§ Saved entries
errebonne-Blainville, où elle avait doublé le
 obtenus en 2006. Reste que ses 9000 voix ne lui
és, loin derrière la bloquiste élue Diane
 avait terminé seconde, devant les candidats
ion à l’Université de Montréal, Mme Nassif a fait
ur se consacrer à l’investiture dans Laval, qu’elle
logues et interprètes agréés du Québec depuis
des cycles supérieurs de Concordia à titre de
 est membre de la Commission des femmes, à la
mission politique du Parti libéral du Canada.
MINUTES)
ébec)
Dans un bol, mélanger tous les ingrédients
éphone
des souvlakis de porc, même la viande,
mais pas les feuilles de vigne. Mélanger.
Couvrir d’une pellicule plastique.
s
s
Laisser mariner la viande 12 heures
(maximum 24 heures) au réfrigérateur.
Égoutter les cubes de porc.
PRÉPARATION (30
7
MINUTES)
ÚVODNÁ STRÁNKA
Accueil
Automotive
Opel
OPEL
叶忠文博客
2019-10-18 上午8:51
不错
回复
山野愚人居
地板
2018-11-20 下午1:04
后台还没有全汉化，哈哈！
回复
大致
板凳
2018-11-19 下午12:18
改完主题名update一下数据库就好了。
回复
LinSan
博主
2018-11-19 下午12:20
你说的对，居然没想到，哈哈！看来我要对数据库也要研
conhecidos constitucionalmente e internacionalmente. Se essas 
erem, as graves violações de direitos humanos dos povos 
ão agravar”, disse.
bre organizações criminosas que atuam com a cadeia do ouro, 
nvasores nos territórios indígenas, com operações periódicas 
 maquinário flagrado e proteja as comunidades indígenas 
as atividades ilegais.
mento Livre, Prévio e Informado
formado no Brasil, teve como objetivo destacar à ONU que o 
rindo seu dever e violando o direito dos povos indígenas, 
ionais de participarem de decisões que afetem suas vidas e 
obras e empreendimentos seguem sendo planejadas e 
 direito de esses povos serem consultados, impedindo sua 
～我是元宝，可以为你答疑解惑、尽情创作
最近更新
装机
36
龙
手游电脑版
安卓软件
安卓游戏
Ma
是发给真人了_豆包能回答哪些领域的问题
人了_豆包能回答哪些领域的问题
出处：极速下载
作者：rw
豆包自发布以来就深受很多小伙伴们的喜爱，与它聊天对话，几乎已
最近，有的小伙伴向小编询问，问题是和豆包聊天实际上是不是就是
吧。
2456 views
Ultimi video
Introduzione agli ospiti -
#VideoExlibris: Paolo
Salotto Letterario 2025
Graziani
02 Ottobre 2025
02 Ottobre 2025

§ Requirement
Find the word "elle" in the records and pull out each line that has it.

§ Worked solution
errebonne-Blainville, où elle avait doublé le
ur se consacrer à l’investiture dans Laval, qu’elle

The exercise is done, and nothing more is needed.